Dictatorial feminism. Credit: Andrew Lichtenstein/Corbis via Getty

The evolution of middle-aged white women into fearsome spectres of villainy has been just over a year in the making. It started in Central Park last May, when a woman named Amy Cooper was filmed making a 911 call in which she claimed that a black man was threatening her life. This 40-second video hit the internet at almost exactly the same time as another one — the one capturing the murder of George Floyd in Minneapolis.
These two incidents were connected by neither geography, subject matter, or substance; the first was a tense but ultimately toothless conflict between two neurotic New Yorkers in which nobody got hurt, while the second captured not just a horrific tragedy but a gross abuse of police power. It didn’t matter: within hours, the two viral moments had fused in the public consciousness to create a monster, literally. She was a boogeyman spawned on social media, one we loathed and feared in equal measure.
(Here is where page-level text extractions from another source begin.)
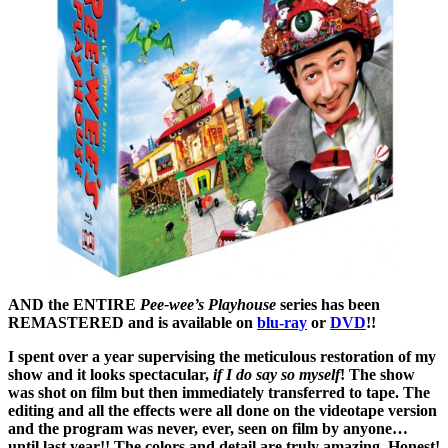
AND the ENTIRE
Pee-wee’s Playhouse
series has been
REMASTERED and is available on
blu-ray
or
DVD
!!
I spent over a year supervising the meticulous restoration of my
show and it looks spectacular,
if I do say so myself
! The show
was shot on film but then immediately transferred to tape. The
editing and all the effects were all done on the videotape version
and the program was never, ever, seen on film by anyone…
until last year!! The colors and detail are truly amazing. Honest!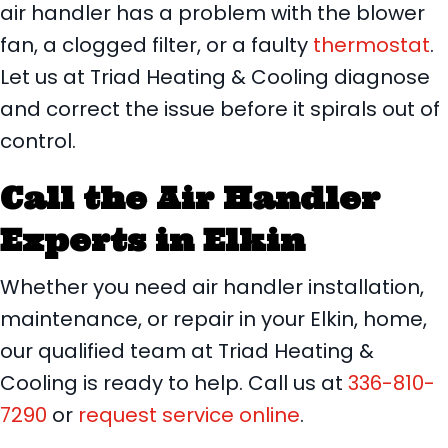
air handler has a problem with the blower
fan, a clogged filter, or a faulty
thermostat
.
Let us at Triad Heating & Cooling diagnose
and correct the issue before it spirals out of
control.
Call the Air Handler
Experts in
Elkin
Whether you need air handler installation,
maintenance, or repair in your Elkin, home,
our qualified team at Triad Heating &
Cooling is ready to help. Call us at
336-810-
7290
or
request service online
.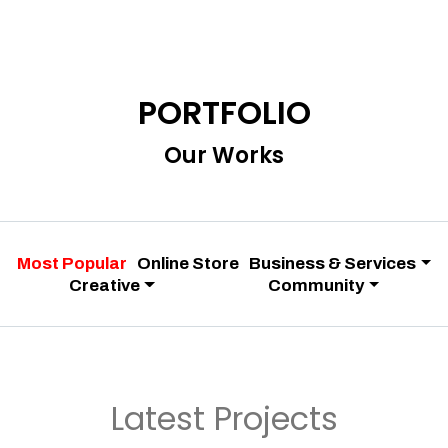
PORTFOLIO
Our Works
Most Popular
Online Store
Business & Services
Creative
Community
Latest Projects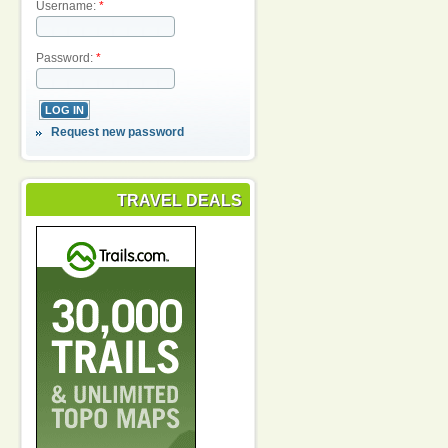
Username:
*
Password:
*
Request new password
TRAVEL DEALS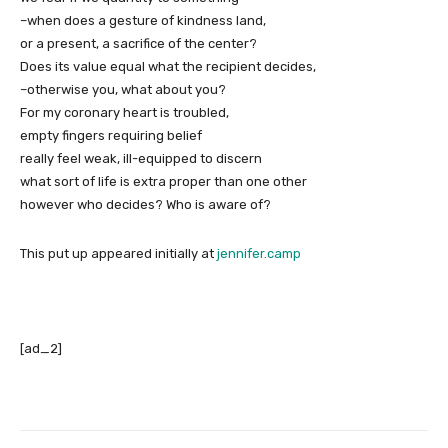
–when does a gesture of kindness land,
or a present, a sacrifice of the center?
Does its value equal what the recipient decides,
–otherwise you, what about you?
For my coronary heart is troubled,
empty fingers requiring belief
really feel weak, ill-equipped to discern
what sort of life is extra proper than one other
however who decides? Who is aware of?
This put up appeared initially at
jennifer.camp
[ad_2]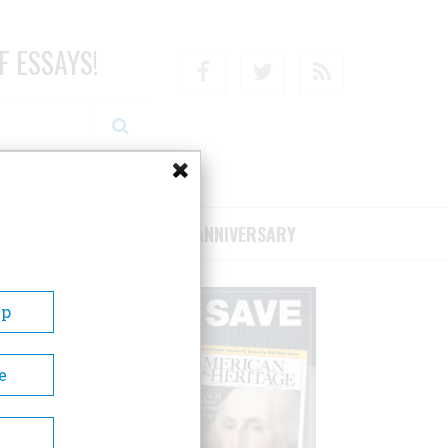
F ESSAYS!
Facebook
Twitter
RSS
RIBE/SUPPORT
75TH ANNIVERSARY
Up
e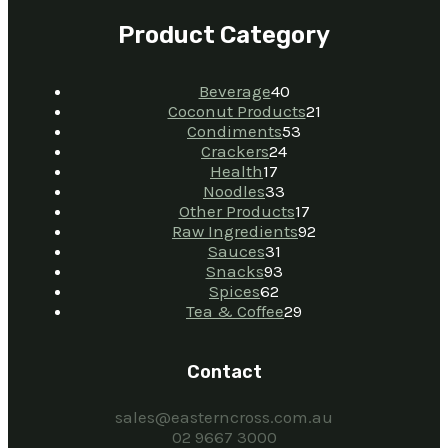
Product Category
Beverage
40
Coconut Products
21
Condiments
53
Crackers
24
Health
17
Noodles
33
Other Products
17
Raw Ingredients
92
Sauces
31
Snacks
93
Spices
62
Tea & Coffee
29
Contact
sales@easterncross.com.au
02 9667 3000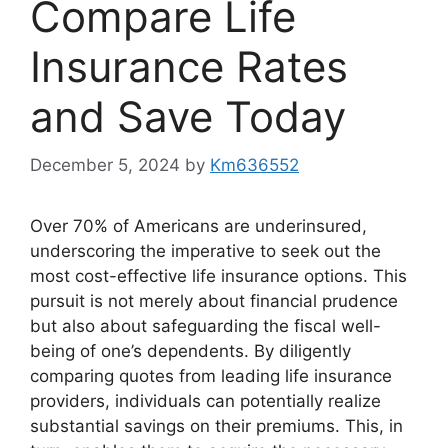
Compare Life
Insurance Rates
and Save Today
December 5, 2024
by
Km636552
Over 70% of Americans are underinsured,
underscoring the imperative to seek out the
most cost-effective life insurance options. This
pursuit is not merely about financial prudence
but also about safeguarding the fiscal well-
being of one’s dependents. By diligently
comparing quotes from leading life insurance
providers, individuals can potentially realize
substantial savings on their premiums. This, in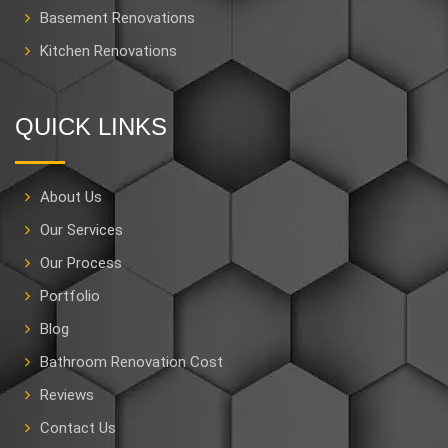
Basement Renovations
Kitchen Renovations
QUICK LINKS
About Us
Our Services
Our Process
Portfolio
Blog
Bathroom Renovation Cost
Reviews
Contact Us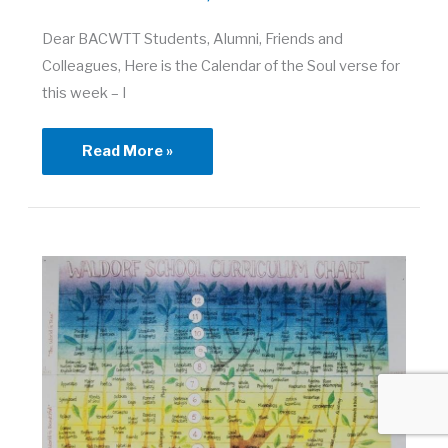
Dear BACWTT Students, Alumni, Friends and
Colleagues, Here is the Calendar of the Soul verse for
this week – I
Town
Read More »
Meeting
–
March
26,
2021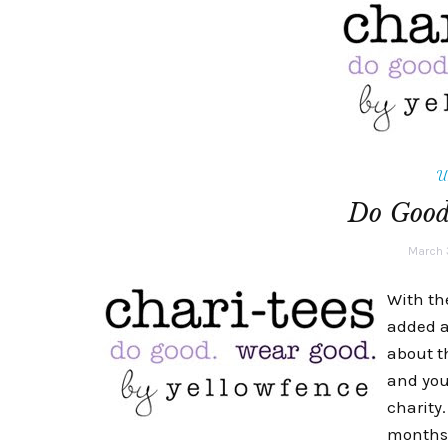
U
Do Goo
March 
With th
added a
about t
and you
charity
months. 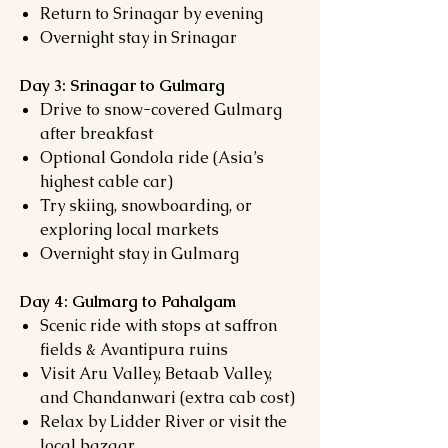
Return to Srinagar by evening
Overnight stay in Srinagar
Day 3: Srinagar to Gulmarg
Drive to snow-covered Gulmarg
after breakfast
Optional Gondola ride (Asia’s
highest cable car)
Try skiing, snowboarding, or
exploring local markets
Overnight stay in Gulmarg
Day 4: Gulmarg to Pahalgam
Scenic ride with stops at saffron
fields & Avantipura ruins
Visit Aru Valley, Betaab Valley,
and Chandanwari (extra cab cost)
Relax by Lidder River or visit the
local bazaar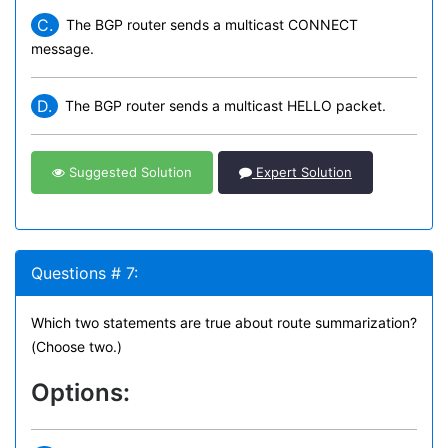
C.
The BGP router sends a multicast CONNECT
message.
D.
The BGP router sends a multicast HELLO packet.
Suggested Solution
Expert Solution
Questions # 7:
Which two statements are true about route summarization?
(Choose two.)
Options: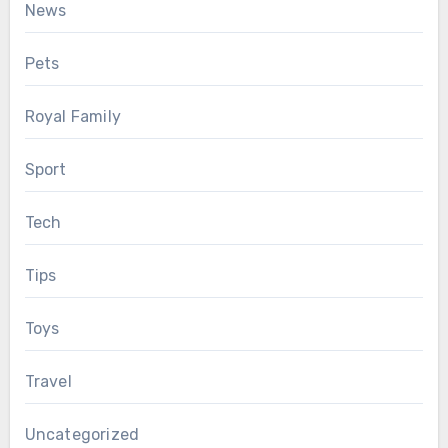
News
Pets
Royal Family
Sport
Tech
Tips
Toys
Travel
Uncategorized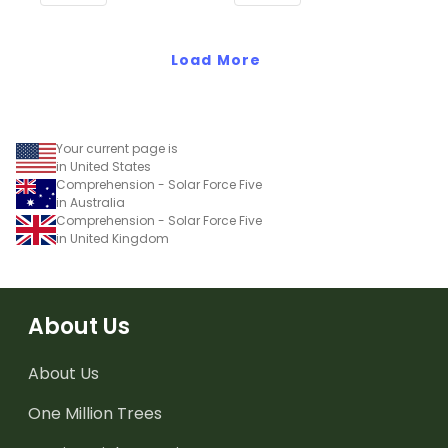
Common Core
Standards.
Standards.
Load More
Your current page is
in United States
Comprehension - Solar Force Five
in Australia
Comprehension - Solar Force Five
in United Kingdom
About Us
About Us
One Million Trees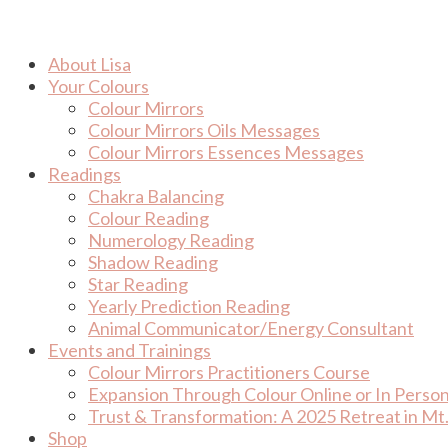
Skip
to
content
About Lisa
Your Colours
Colour Mirrors
Colour Mirrors Oils Messages
Colour Mirrors Essences Messages
Readings
Chakra Balancing
Colour Reading
Numerology Reading
Shadow Reading
Star Reading
Yearly Prediction Reading
Animal Communicator/Energy Consultant
Events and Trainings
Colour Mirrors Practitioners Course
Expansion Through Colour Online or In Perso
Trust & Transformation: A 2025 Retreat in Mt.
Shop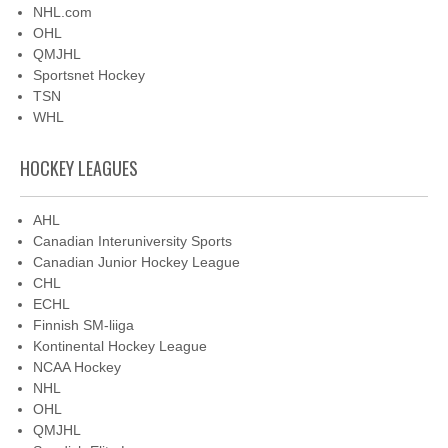
NHL.com
OHL
QMJHL
Sportsnet Hockey
TSN
WHL
HOCKEY LEAGUES
AHL
Canadian Interuniversity Sports
Canadian Junior Hockey League
CHL
ECHL
Finnish SM-liiga
Kontinental Hockey League
NCAA Hockey
NHL
OHL
QMJHL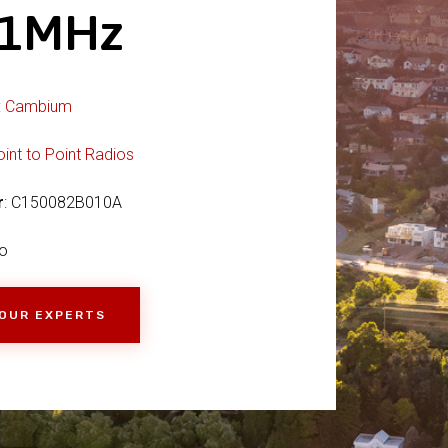
21MHz
:
Cambium
oint to Point Radios
r
: C150082B010A
o
 OUR EXPERTS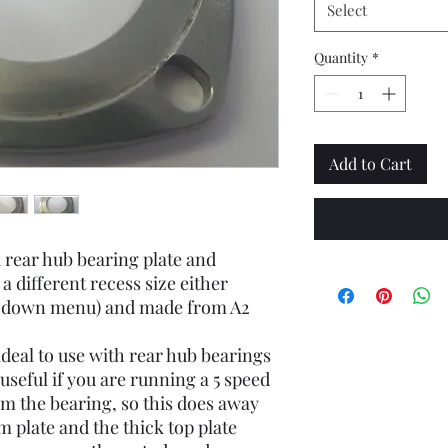
Select
Quantity
*
Add to Cart
 rear hub bearing plate and
 a different recess size either
p-down menu) and made from A2
ideal to use with rear hub bearings
y useful if you are running a 5 speed
m the bearing, so this does away
m plate and the thick top plate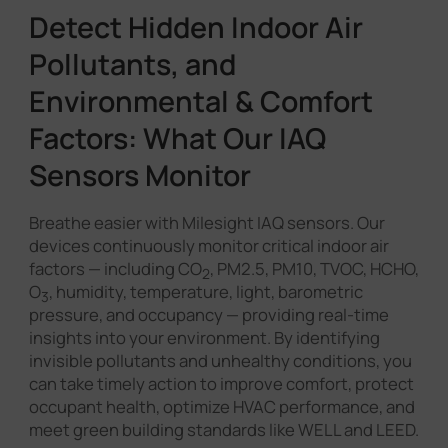
Detect Hidden Indoor Air
Pollutants, and
Environmental & Comfort
Factors: What Our IAQ
Sensors Monitor
Breathe easier with Milesight IAQ sensors. Our
devices continuously monitor critical indoor air
factors — including CO
, PM2.5, PM10, TVOC, HCHO,
2
O
, humidity, temperature, light, barometric
3
pressure, and occupancy — providing real-time
insights into your environment. By identifying
invisible pollutants and unhealthy conditions, you
can take timely action to improve comfort, protect
occupant health, optimize HVAC performance, and
meet green building standards like WELL and LEED.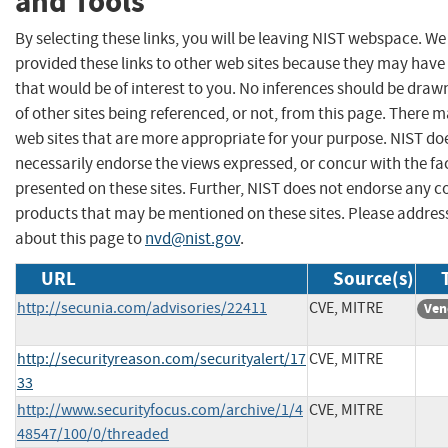
and Tools
By selecting these links, you will be leaving NIST webspace. W
provided these links to other web sites because they may have
that would be of interest to you. No inferences should be dra
of other sites being referenced, or not, from this page. There 
web sites that are more appropriate for your purpose. NIST do
necessarily endorse the views expressed, or concur with the fa
presented on these sites. Further, NIST does not endorse any 
products that may be mentioned on these sites. Please addr
about this page to
nvd@nist.gov
.
URL
Source(s)
http://secunia.com/advisories/22411
CVE, MITRE
Ven
http://securityreason.com/securityalert/17
CVE, MITRE
33
http://www.securityfocus.com/archive/1/4
CVE, MITRE
48547/100/0/threaded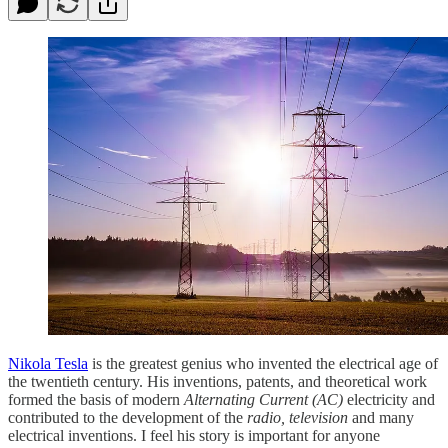
Nikola Tesla
is the greatest genius who invented the electrical age of
the twentieth century. His inventions, patents, and theoretical work
formed the basis of modern
Alternating Current (AC)
electricity and
contributed to the development of the
radio, television
and many
electrical inventions. I feel his story is important for anyone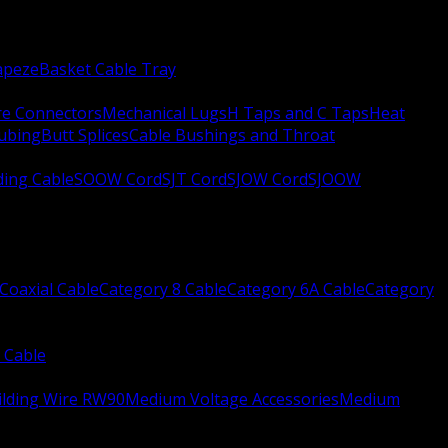
apeze
Basket Cable Tray
re Connectors
Mechanical Lugs
H Taps and C Taps
Heat
Tubing
Butt Splices
Cable Bushings and Throat
ing Cable
SOOW Cord
SJT Cord
SJOW Cord
SJOOW
Coaxial Cable
Category 8 Cable
Category 6A Cable
Category
 Cable
ilding Wire RW90
Medium Voltage Accessories
Medium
And because we live in the age of movies spawned by memes, she’s coming soon to a cinema near you. A bedraggled and atrociously-hairstyled Taryn Manning will be playing a villainous white woman who antagonises the sweet and blameless black family who’s just moved in down the street. She’s the embodiment of all evil, the manager-calling bigot next door, the proud owner of a soap dispenser emblazoned with the confederate flag. Her name, of course — and the movie’s — is Karen.
You don’t have to see Karen (and based on the trailer, it looks like a pile of hot garbage) to know how it will end: the villainess will come to a brutally but suitably violent end, and we’ll all learn an important, even life-changing lesson about embracing diversity and equity — lest one end up disemboweled by a wine opener.
Manning herself believes that Karen will pack a powerful, even global punch: “I felt a social responsibility to take on this role,” she told Deadline. “Even if I had to play the villain to effect change around the globe, then I was more than willing to step into the role… It’s time for change, and for me to be a part of the bigger picture meant a lot to me.”
Alas, Hollywood has but one “Karen” to cast. But for white women who yearn to effect change by embracing their own inner villain, two new books offer a way forward. Nova Reid’s The Good Ally and Rafia Zakaria’s Against White Feminism, both published this month, invite white women everywhere into a new, exciting role: that of the bad guy.